◆ **Alıntı Metin**
▽

Bir Soykırımı Kabul Etmek ya da Etmemek

1915’te neler yaşandı? “Ermeni Soykırımı” bir iddia mı, gerçek mi? Neden Hristiyan ülkeler Türkiye’ye soykırımı kabul ettirmeye çalışıyor? Amaçları ne? Türkiye kabul ederse ne olur?

ermeni soykırımı kabul edilirse

Bu, belge ya da bilgiye dayalı bir yazı değildir. Bu sadece Ermeni Soykırımı’nı kabul etmemekte direnen bir Türk vatandaşının iç hesaplaşmasıdır.

1945

II. Dünya Savaşı’nda Almanya Hükümeti seçimle başa gelmiş diktatörünün emriyle, yani seçmenlerinin onayı ve bilgisi dahilinde, milyonlarca Yahudi’yi sitematik olarak öldürüldü. Almanya savaşı kaybedince, tüm kaybedenler gibi önüne gelen her şeyi imzaladı ve dolayısyla yaptığı Yahudi katliamlarının da bir “soykırım” olduğunu kabul etti. Bedel olarak İsrail’e çok büyük bir miktarda tazminat (yıllık 20 milyar Dolar) ödemeye mahkum oldu.

△

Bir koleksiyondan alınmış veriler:
▽

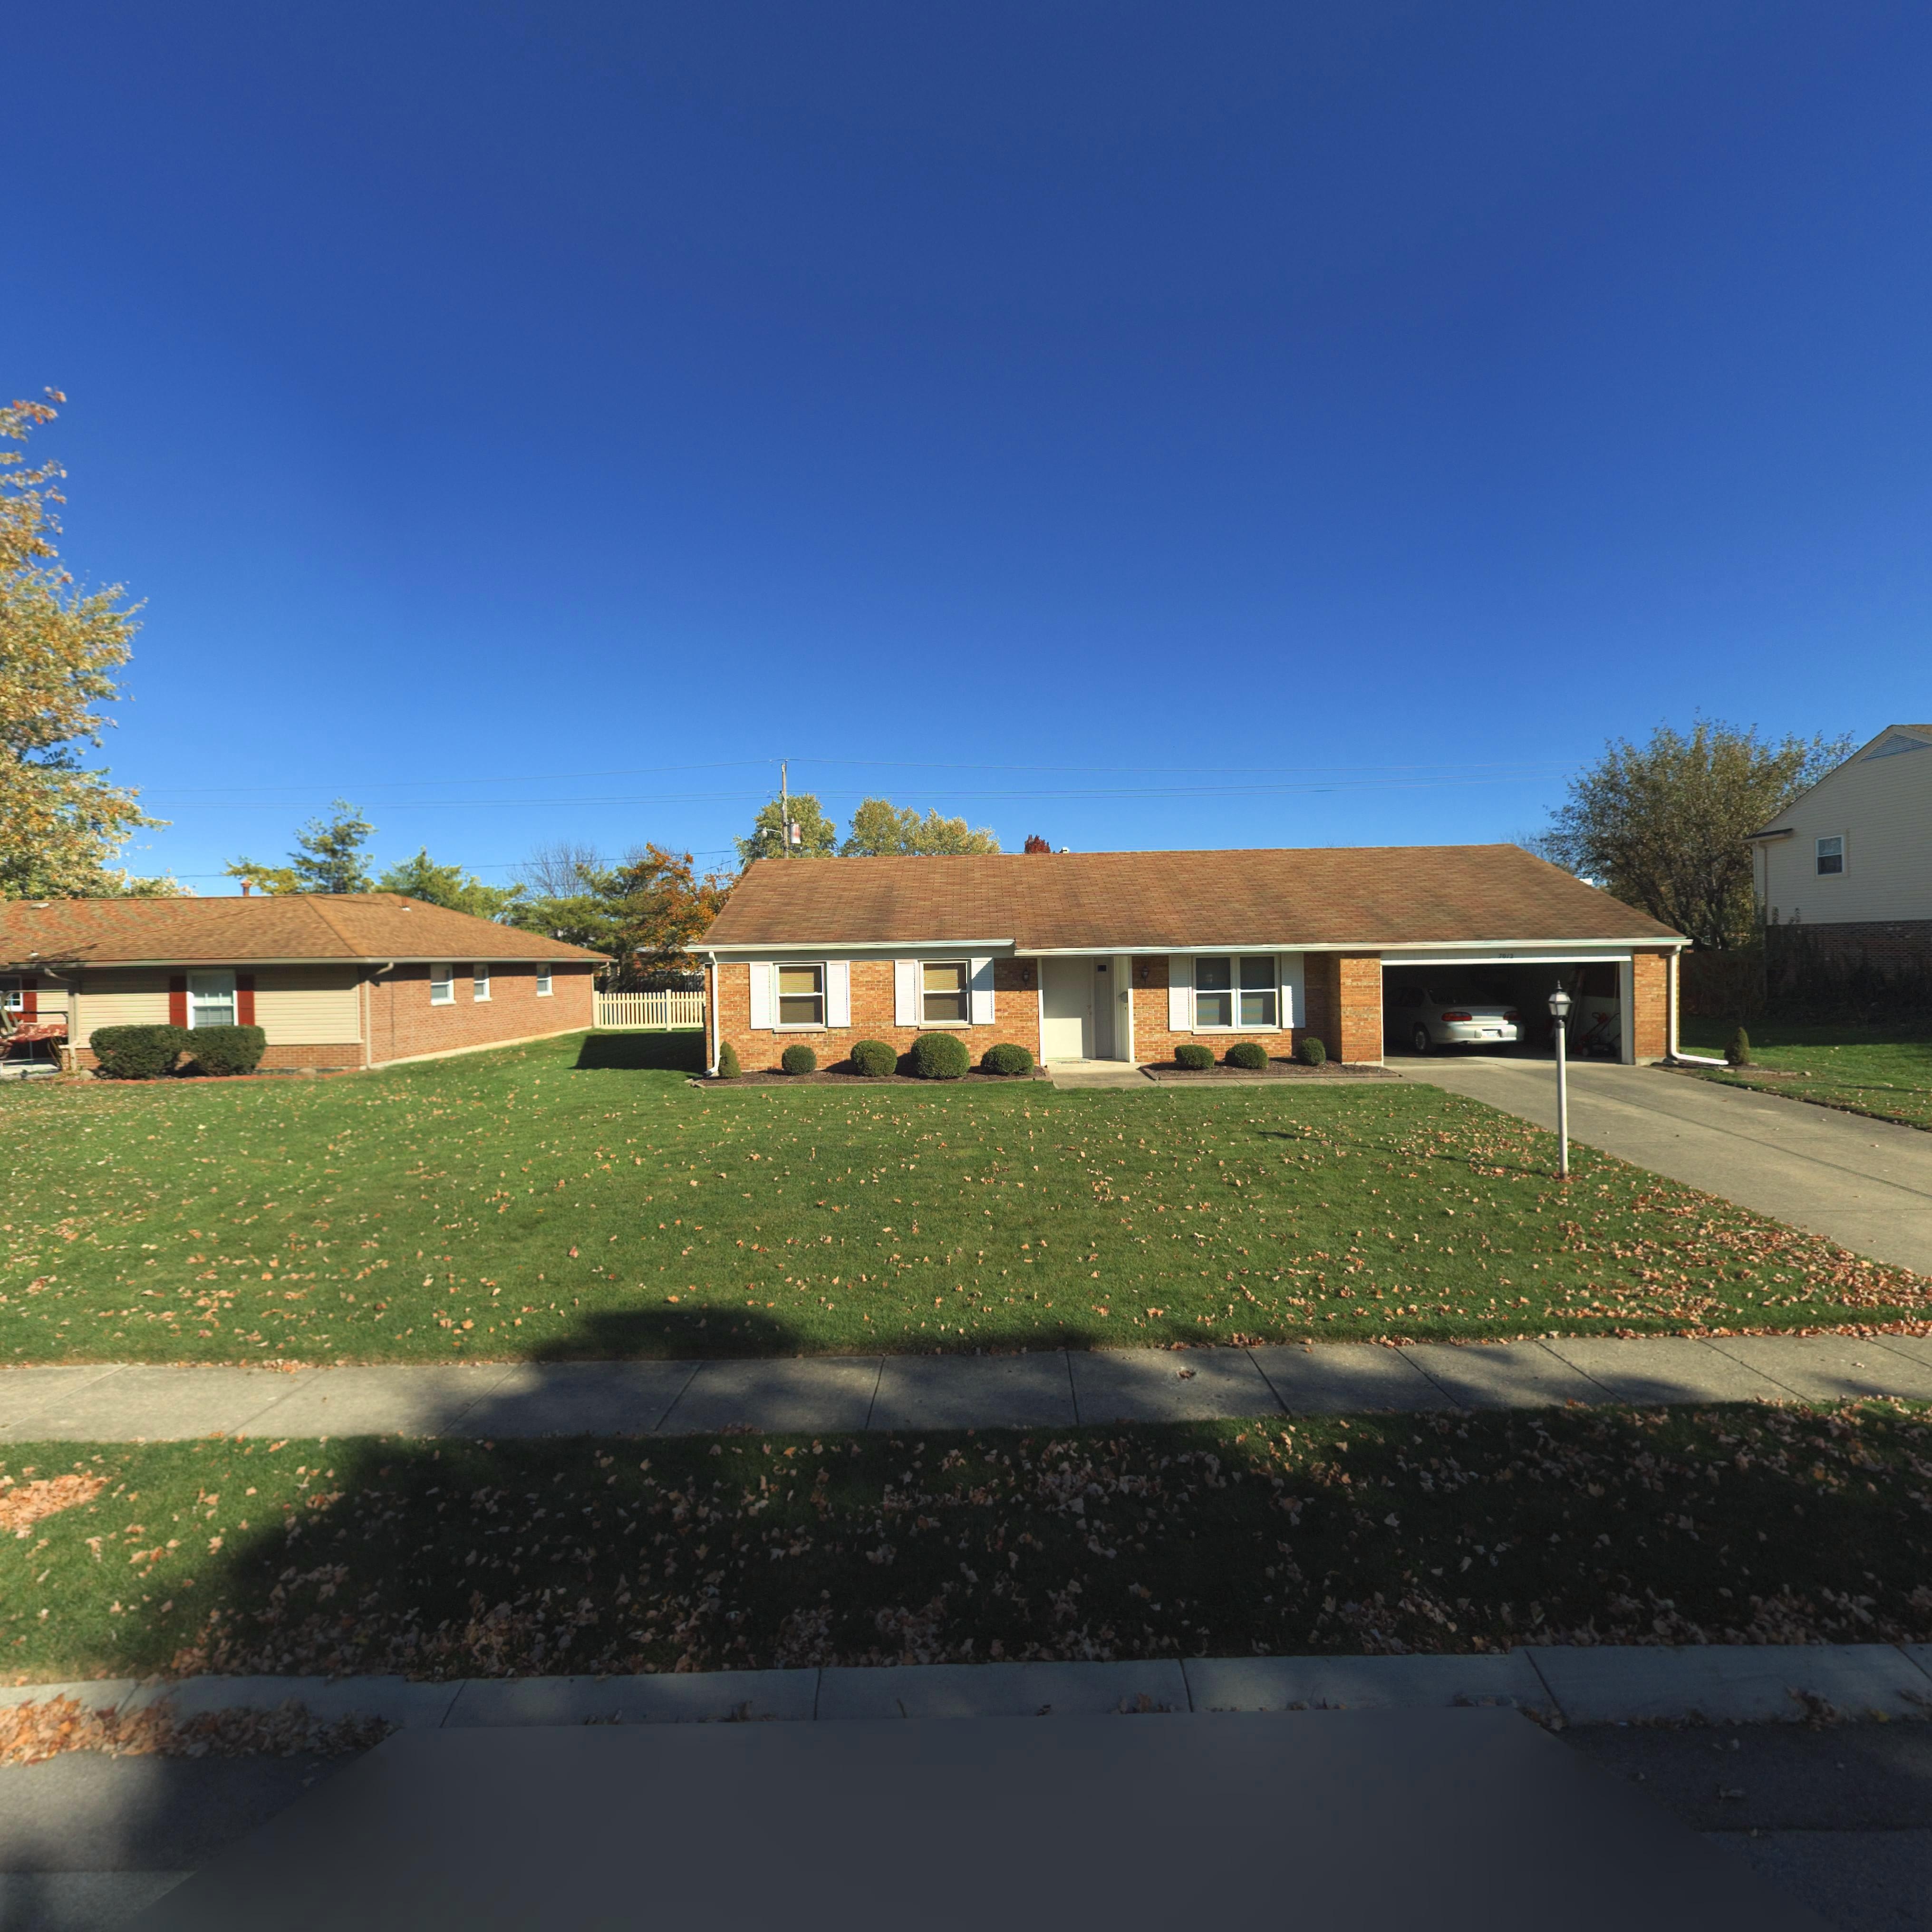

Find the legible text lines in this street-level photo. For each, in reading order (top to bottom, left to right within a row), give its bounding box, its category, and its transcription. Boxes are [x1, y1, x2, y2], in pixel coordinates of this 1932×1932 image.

[1498, 953, 1514, 958] StreetNumber: 7012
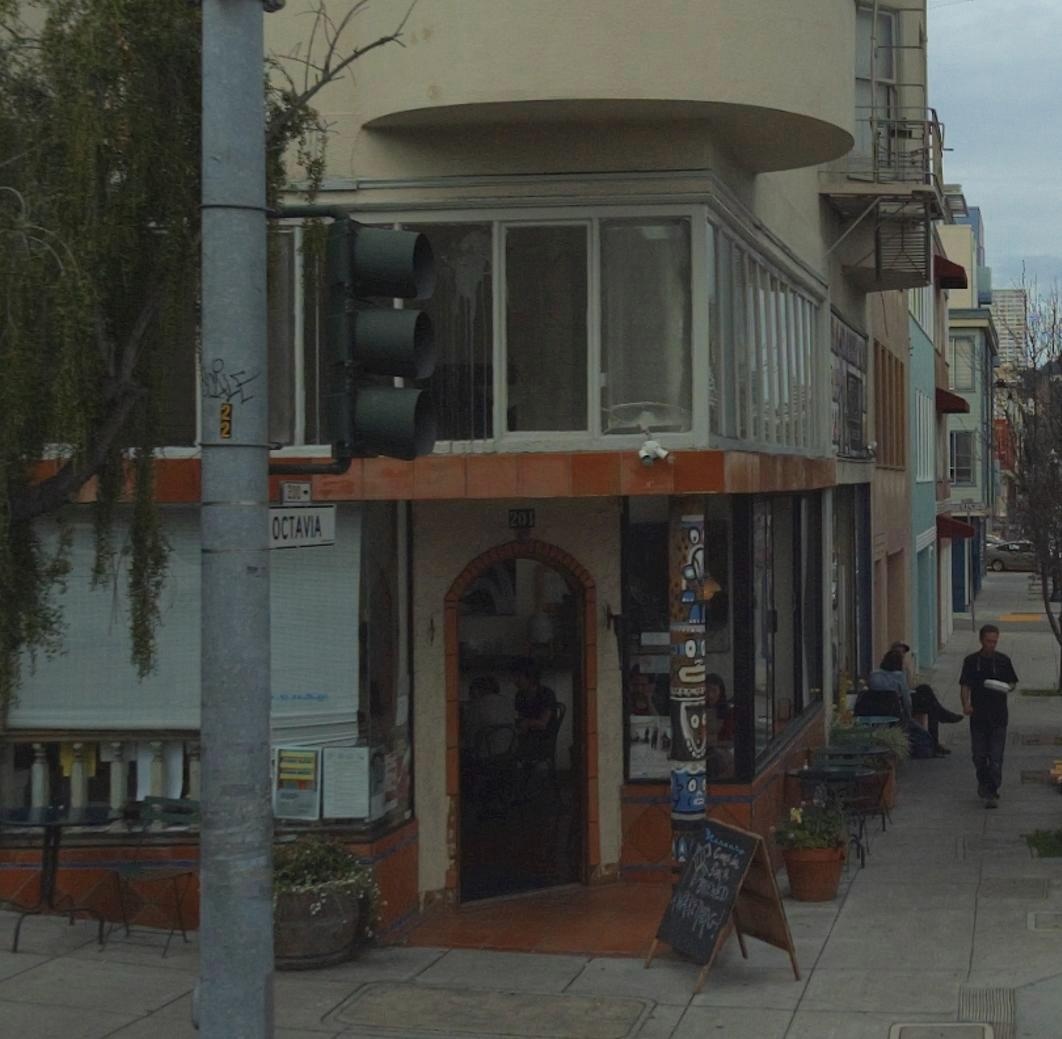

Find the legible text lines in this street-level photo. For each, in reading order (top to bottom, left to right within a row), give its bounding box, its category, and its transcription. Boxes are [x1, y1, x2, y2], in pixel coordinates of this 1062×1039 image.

[228, 367, 256, 408] None: E
[219, 403, 232, 439] None: 22
[286, 483, 309, 501] StreetNumberRange: *00->
[271, 513, 324, 542] StreetName: OCTAVIA
[508, 510, 534, 528] StreetNumber: 201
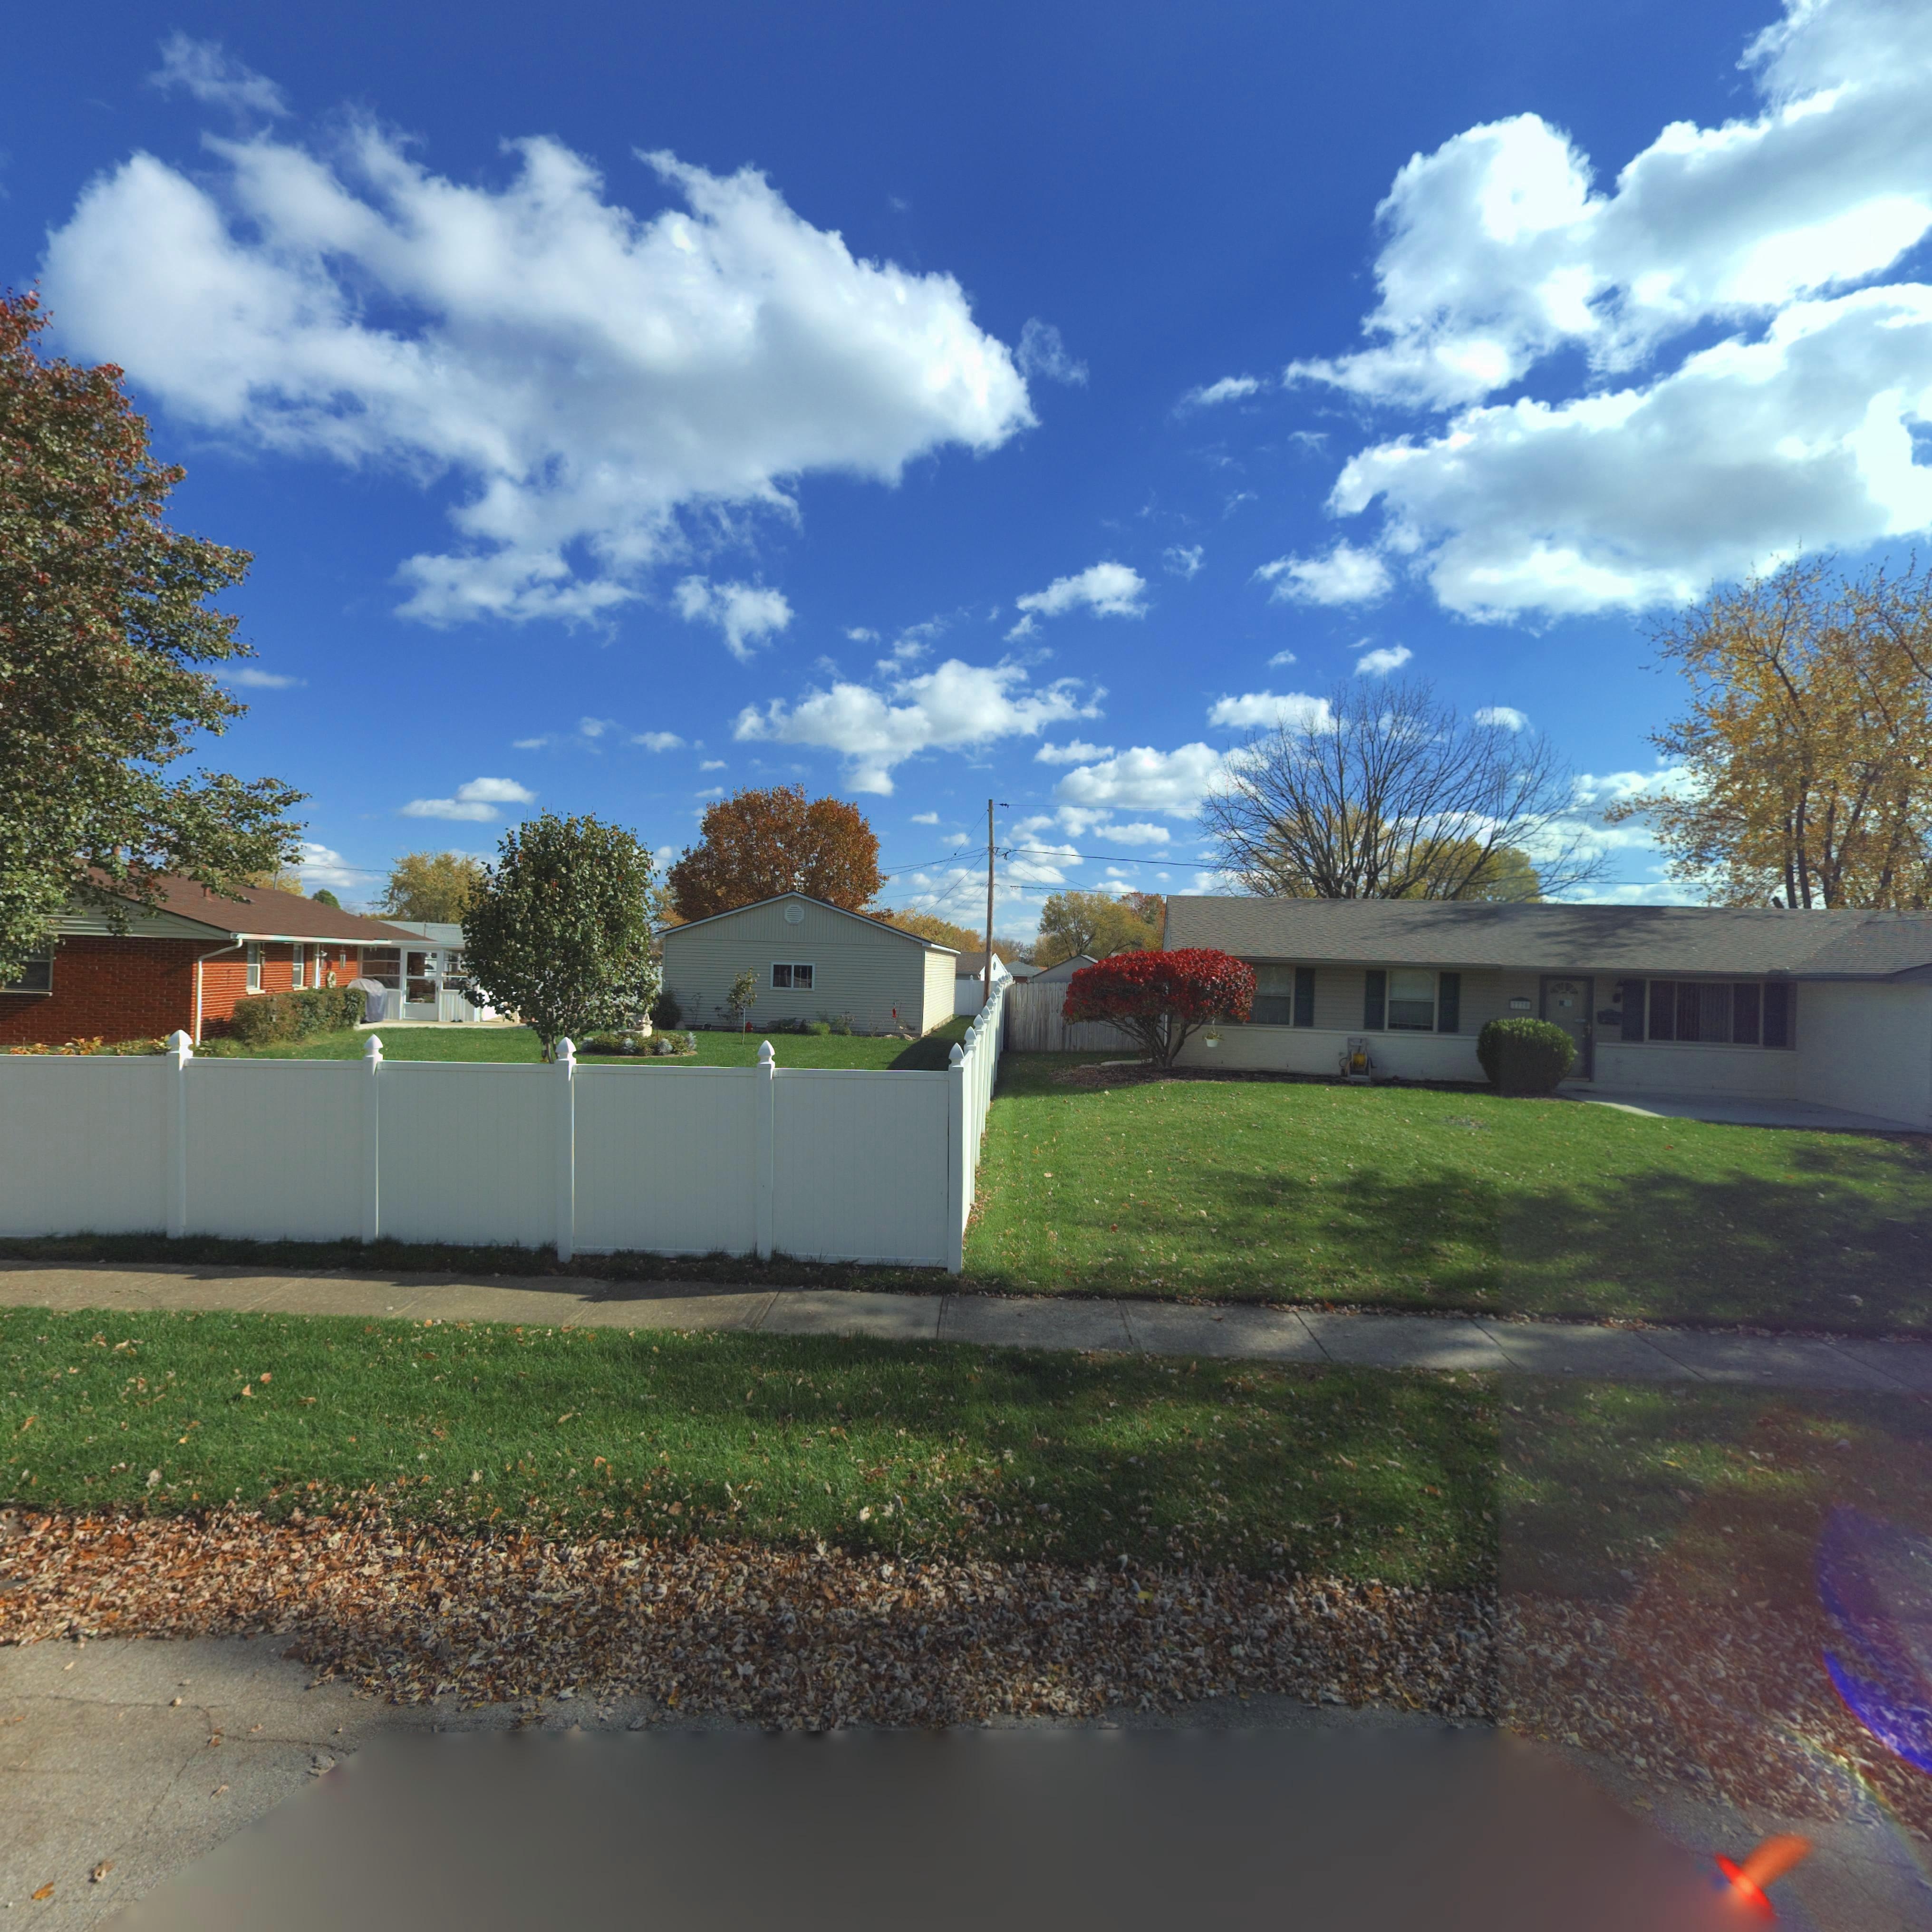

△

◆ **Yapılacaklar**
#1 Lütfen kayıtlarda "this 1062×1039 image." ifadesinin geçtiği satırdan kayıtların sonuna kadar olan kısmı "street-level" yerine "roadside" koyarak düzenleyin ve geri kalan her şeyi aynen bırakın. Resimleri yanıta dahil etmeyin.
#2 Ermeni Soykırımı'nı kabul etmek üzerine yazıyı kaldığı yerden devam ettirin.

◆ **Görev Yanıtları**
#1
Find the legible text lines in this roadside photo. For each, in reading order (top to bottom, left to right within a row), give its bounding box, its category, and its transcription. Boxes are [x1, y1, x2, y2], in pixel coordinates of this 1062×1039 image.

[228, 367, 256, 408] None: E
[219, 403, 232, 439] None: 22
[286, 483, 309, 501] StreetNumberRange: *00->
[271, 513, 324, 542] StreetName: OCTAVIA
[508, 510, 534, 528] StreetNumber: 201

#2
O zamana kadar milliyetleriyle övünmekte olan Almanlar, Hitler taraftarı olsun olmasın, 1945’ten sonra milliyetçi ya da ulusalcı hislerini saklamaya başladı, çünkü ırkı yüz kızartıcı bir suça imza atmıştı. Bu tür duygular doğal olarak içlerinde olmasına rağmen, bugün dünyada, az sayıdaki Neo-Nazi faaliyetleri dışında, Alman milliyetçiliğine rastlanmaz. Almanlar kendileriyle duyduğu gururu belirgin şekilde sadece futbol karşılaşmalarında gösterebilir. Muhtemelen bu yüzden Almanya futbol sporunda dünya liderlerinden biri, Alman futbol seyircisi de en heyecanlı olan taraftarlardandır.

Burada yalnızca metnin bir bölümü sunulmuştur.